We use a double-anonymous peer review system, meaning that both reviewers and authors are anonymous to each other. Manuscripts that pass the initial editorial screening are reviewed by two experts. Please be sure that your manuscript does not include your name or make you otherwise identifiable. In particular, if you cite your own previously-published work, please remove any first-person references to it. If you have a conflict of interest, you must declare it upon submission; this allows the editor to decide how they would like to proceed.
We encourage authors to engage with and cite sources historically excluded from the academy. Where relevant and appropriate, we expect authors to engage with the work of scholars based in the countries about which they are writing.
The Journal of Disaster Studies encourages authors to publish source and supplemental data related to their articles, contributing to a research commons and open science. Such data can include audio, video, image, text, and tabular files. Data will be published on https://disaster-sts-network.org/. Authors will retain copyright through a Creative Commons license.
If the submission is an output of a funded project, the article must reference all sources of external research funding in the acknowledgements section. For articles that result from human subjects research, the institution(s) that approved the research and the protocol number(s) should be included in the manuscript.
Journal of Disaster Studies is an open-access journal, and all content is published under a Creative Commons license. Authors of all accepted articles will be required to grant such a license and certify that they have the authority to do so.
IV. Style
The Journal of Disaster Studies uses the 17th edition of the Chicago Manual of Style; when in doubt about a question of style, please refer to CMOS.
As an interdisciplinary journal, we permit either in-text (author-date) citations or footnotes, depending on the author’s preference. Articles should consistently and accurately use either of Chicago’s citation styles, but not both. Articles using footnotes do not need a bibliography, and they should use shortened citations on second reference. A quick citation guide is available at https://www.chicagomanualofstyle.org/tools_citationguide.
When submitting a manuscript, please make the entire file, including notes and works’ cited list, is double-spaced.
While articles do not need to use headings and subheadings, if yours does, please number them hierarchically as 1, 1.1, 1.1.1, etc.
Please ensure that all images, tables, etc., are included with your submitted manuscript and include a number and a caption. Captions should include a credit including who made the image and/or where it is archived. Note that authors will be responsible for ensuring that we have copyright permission to print any images.
Figures and tables should be included in the main body of the article. All figures (charts, diagrams, line drawings, screenshots, and photographs) should also be submitted in high resolution electronically. Both color and black and white files are accepted. All figures should be supplied at the highest resolution/quality possible with numbers and text clearly legible. Please submit images in .jpeg or .tiff formats.

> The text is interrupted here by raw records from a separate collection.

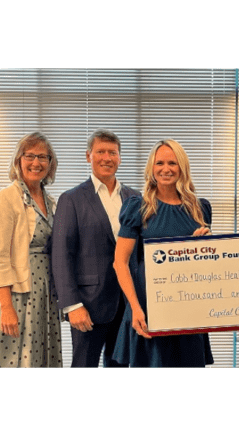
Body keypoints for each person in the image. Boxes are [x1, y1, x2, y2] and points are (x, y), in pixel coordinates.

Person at [112, 139, 214, 367]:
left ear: (182, 168)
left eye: (172, 163)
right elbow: (120, 263)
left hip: (189, 309)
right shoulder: (137, 208)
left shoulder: (200, 208)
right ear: (151, 167)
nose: (165, 169)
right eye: (159, 163)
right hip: (148, 310)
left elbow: (207, 266)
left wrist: (204, 248)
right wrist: (136, 309)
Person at [51, 129, 140, 367]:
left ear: (120, 158)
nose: (107, 158)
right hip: (88, 305)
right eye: (100, 152)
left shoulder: (136, 198)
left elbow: (144, 250)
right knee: (83, 367)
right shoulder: (71, 199)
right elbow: (61, 256)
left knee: (121, 367)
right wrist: (72, 305)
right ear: (88, 156)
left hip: (128, 304)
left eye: (112, 152)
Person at [0, 132, 62, 367]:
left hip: (44, 293)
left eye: (43, 157)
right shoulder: (5, 199)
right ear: (18, 160)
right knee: (11, 361)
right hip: (14, 295)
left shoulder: (52, 202)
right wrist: (6, 307)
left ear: (50, 163)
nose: (36, 163)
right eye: (30, 156)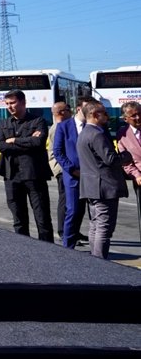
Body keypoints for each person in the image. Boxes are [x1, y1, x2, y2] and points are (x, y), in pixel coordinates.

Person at [0, 89, 53, 242]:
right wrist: (26, 142)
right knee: (18, 217)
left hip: (34, 174)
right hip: (11, 174)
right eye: (7, 104)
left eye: (12, 103)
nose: (9, 106)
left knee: (42, 216)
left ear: (23, 103)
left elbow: (38, 142)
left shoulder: (38, 121)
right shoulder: (3, 123)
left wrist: (14, 140)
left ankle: (47, 248)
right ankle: (23, 246)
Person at [76, 100, 127, 259]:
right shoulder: (97, 134)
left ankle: (96, 259)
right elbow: (110, 159)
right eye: (104, 113)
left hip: (92, 186)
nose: (108, 116)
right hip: (104, 187)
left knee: (95, 225)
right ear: (94, 115)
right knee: (104, 227)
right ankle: (100, 261)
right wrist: (127, 156)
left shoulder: (84, 132)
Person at [52, 96, 96, 248]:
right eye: (88, 108)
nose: (92, 112)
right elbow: (58, 152)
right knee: (73, 210)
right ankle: (68, 246)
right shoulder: (64, 126)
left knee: (94, 213)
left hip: (93, 176)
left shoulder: (95, 126)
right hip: (73, 177)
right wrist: (72, 169)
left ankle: (97, 247)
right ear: (79, 109)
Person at [47, 100, 72, 241]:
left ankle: (72, 229)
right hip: (62, 168)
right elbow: (58, 151)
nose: (71, 111)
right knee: (65, 200)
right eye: (68, 108)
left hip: (64, 167)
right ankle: (63, 231)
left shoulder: (62, 125)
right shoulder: (58, 127)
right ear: (62, 112)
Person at [115, 100, 141, 209]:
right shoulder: (122, 135)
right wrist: (137, 175)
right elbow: (125, 161)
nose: (138, 117)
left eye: (140, 113)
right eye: (134, 115)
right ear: (126, 119)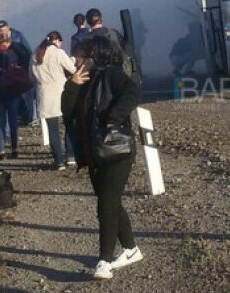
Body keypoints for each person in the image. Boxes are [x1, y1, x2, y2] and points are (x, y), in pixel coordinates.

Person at [61, 35, 143, 280]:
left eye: (79, 55)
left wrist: (113, 118)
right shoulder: (82, 80)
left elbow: (132, 91)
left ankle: (104, 261)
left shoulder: (110, 74)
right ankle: (131, 249)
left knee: (105, 204)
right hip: (93, 154)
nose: (75, 60)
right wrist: (72, 85)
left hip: (115, 151)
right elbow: (67, 111)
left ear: (93, 56)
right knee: (111, 202)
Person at [32, 31, 76, 169]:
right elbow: (73, 69)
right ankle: (70, 155)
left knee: (53, 130)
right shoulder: (58, 52)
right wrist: (73, 60)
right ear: (57, 41)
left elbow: (31, 76)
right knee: (69, 125)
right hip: (62, 93)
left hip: (44, 95)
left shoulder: (35, 55)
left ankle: (59, 161)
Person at [0, 34, 31, 159]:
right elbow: (26, 55)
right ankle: (15, 149)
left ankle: (1, 151)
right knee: (13, 122)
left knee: (1, 123)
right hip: (12, 92)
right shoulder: (12, 54)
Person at [0, 19, 37, 125]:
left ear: (8, 27)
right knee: (15, 92)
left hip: (22, 67)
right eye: (0, 30)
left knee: (27, 92)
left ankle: (31, 116)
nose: (2, 32)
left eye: (3, 29)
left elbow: (27, 51)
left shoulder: (18, 35)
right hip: (10, 69)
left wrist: (24, 66)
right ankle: (21, 116)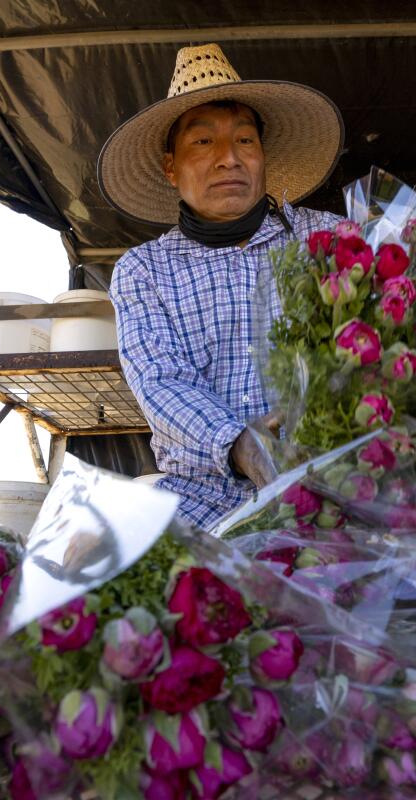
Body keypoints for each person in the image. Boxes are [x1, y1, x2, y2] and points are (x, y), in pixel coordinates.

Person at [99, 43, 344, 528]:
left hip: (336, 482)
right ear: (171, 167)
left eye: (245, 141)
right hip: (201, 497)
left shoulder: (330, 238)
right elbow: (159, 381)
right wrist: (241, 444)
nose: (228, 158)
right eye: (203, 142)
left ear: (263, 155)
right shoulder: (144, 270)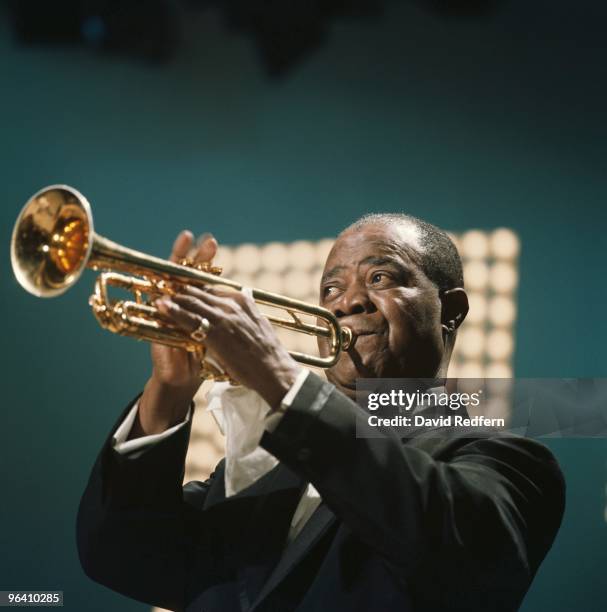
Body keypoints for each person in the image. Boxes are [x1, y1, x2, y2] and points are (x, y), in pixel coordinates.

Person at [77, 214, 565, 612]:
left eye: (380, 278)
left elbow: (460, 558)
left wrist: (282, 381)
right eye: (330, 290)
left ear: (450, 310)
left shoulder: (509, 461)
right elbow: (123, 556)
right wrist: (168, 391)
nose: (348, 302)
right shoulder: (263, 472)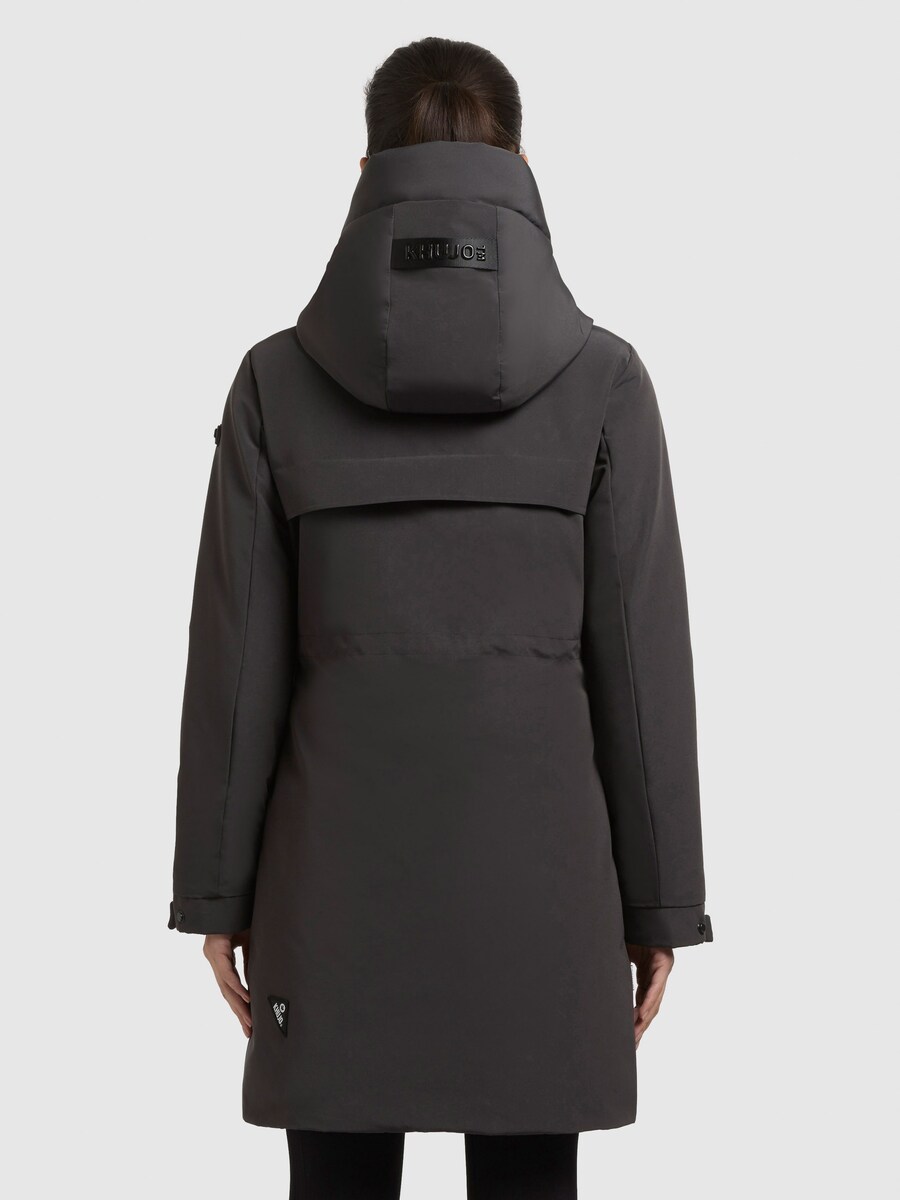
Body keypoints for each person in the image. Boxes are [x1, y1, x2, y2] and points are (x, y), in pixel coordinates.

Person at [167, 35, 713, 1200]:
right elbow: (642, 666)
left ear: (366, 171)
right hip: (547, 895)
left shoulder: (275, 382)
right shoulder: (606, 381)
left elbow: (236, 665)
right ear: (522, 168)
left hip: (328, 893)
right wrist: (661, 901)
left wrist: (217, 892)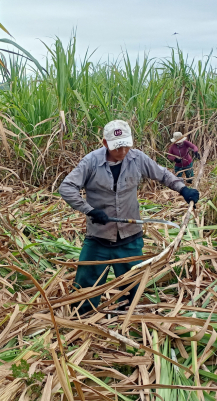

Block quotes (usually quoted material five lines or more in length, sans quotation marks) should be as usual double-spaced but indented a half-inch, with an extra line above and below. Use the ruler function to indent the text, instead of using the tab key.
For English-language articles, we do not prefer any form of standard English, and as long as they are consistent, authors may choose to write in American English or British English. Accents and any other special characters must be in place throughout the manuscript. Please alert the editor if your manuscript contains special characters or languages other than English.